Exercise input section start

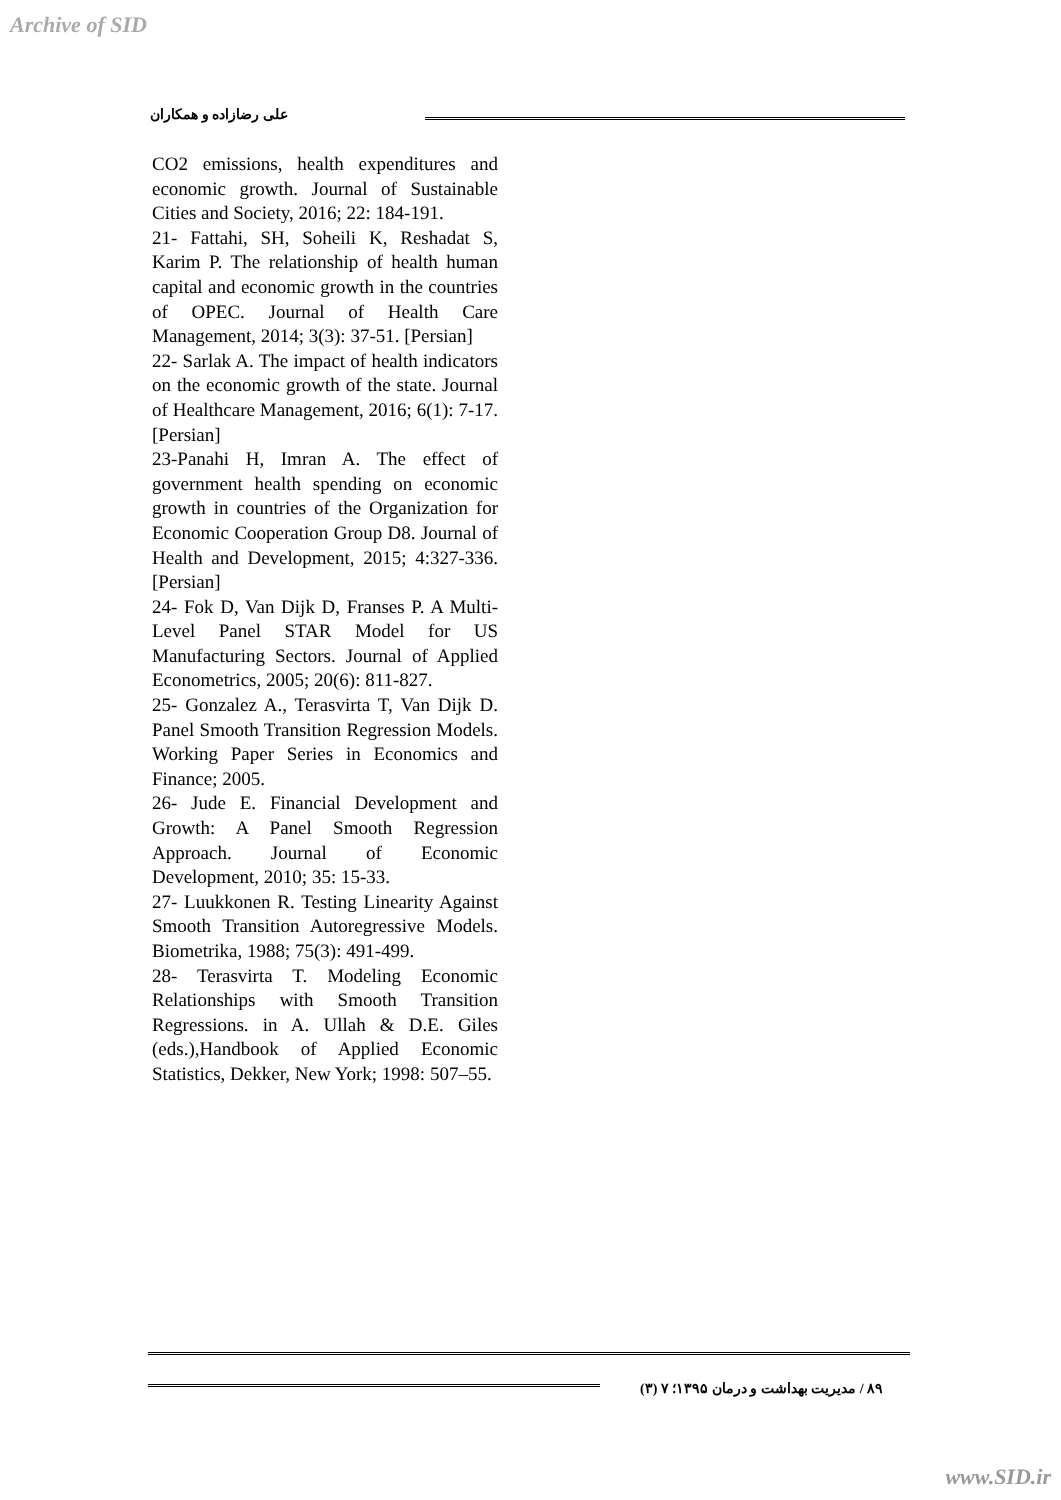Archive of SID
علی رضازاده و همکاران
CO2 emissions, health expenditures and economic growth. Journal of Sustainable Cities and Society, 2016; 22: 184-191.
21- Fattahi, SH, Soheili K, Reshadat S, Karim P. The relationship of health human capital and economic growth in the countries of OPEC. Journal of Health Care Management, 2014; 3(3): 37-51. [Persian]
22- Sarlak A. The impact of health indicators on the economic growth of the state. Journal of Healthcare Management, 2016; 6(1): 7-17. [Persian]
23-Panahi H, Imran A. The effect of government health spending on economic growth in countries of the Organization for Economic Cooperation Group D8. Journal of Health and Development, 2015; 4:327-336. [Persian]
24- Fok D, Van Dijk D, Franses P. A Multi-Level Panel STAR Model for US Manufacturing Sectors. Journal of Applied Econometrics, 2005; 20(6): 811-827.
25- Gonzalez A., Terasvirta T, Van Dijk D. Panel Smooth Transition Regression Models. Working Paper Series in Economics and Finance; 2005.
26- Jude E. Financial Development and Growth: A Panel Smooth Regression Approach. Journal of Economic Development, 2010; 35: 15-33.
27- Luukkonen R. Testing Linearity Against Smooth Transition Autoregressive Models. Biometrika, 1988; 75(3): 491-499.
28- Terasvirta T. Modeling Economic Relationships with Smooth Transition Regressions. in A. Ullah & D.E. Giles (eds.),Handbook of Applied Economic Statistics, Dekker, New York; 1998: 507–55.
۸۹ / مدیریت بهداشت و درمان ۱۳۹۵؛ ۷ (۳)
www.SID.ir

Exercise input section end

What to do ▸
Could the data above be returned in full, exactly, with every image left out?

Task output ▸
Archive of SID
علی رضازاده و همکاران
CO2 emissions, health expenditures and economic growth. Journal of Sustainable Cities and Society, 2016; 22: 184-191.
21- Fattahi, SH, Soheili K, Reshadat S, Karim P. The relationship of health human capital and economic growth in the countries of OPEC. Journal of Health Care Management, 2014; 3(3): 37-51. [Persian]
22- Sarlak A. The impact of health indicators on the economic growth of the state. Journal of Healthcare Management, 2016; 6(1): 7-17. [Persian]
23-Panahi H, Imran A. The effect of government health spending on economic growth in countries of the Organization for Economic Cooperation Group D8. Journal of Health and Development, 2015; 4:327-336. [Persian]
24- Fok D, Van Dijk D, Franses P. A Multi-Level Panel STAR Model for US Manufacturing Sectors. Journal of Applied Econometrics, 2005; 20(6): 811-827.
25- Gonzalez A., Terasvirta T, Van Dijk D. Panel Smooth Transition Regression Models. Working Paper Series in Economics and Finance; 2005.
26- Jude E. Financial Development and Growth: A Panel Smooth Regression Approach. Journal of Economic Development, 2010; 35: 15-33.
27- Luukkonen R. Testing Linearity Against Smooth Transition Autoregressive Models. Biometrika, 1988; 75(3): 491-499.
28- Terasvirta T. Modeling Economic Relationships with Smooth Transition Regressions. in A. Ullah & D.E. Giles (eds.),Handbook of Applied Economic Statistics, Dekker, New York; 1998: 507–55.
۸۹ / مدیریت بهداشت و درمان ۱۳۹۵؛ ۷ (۳)
www.SID.ir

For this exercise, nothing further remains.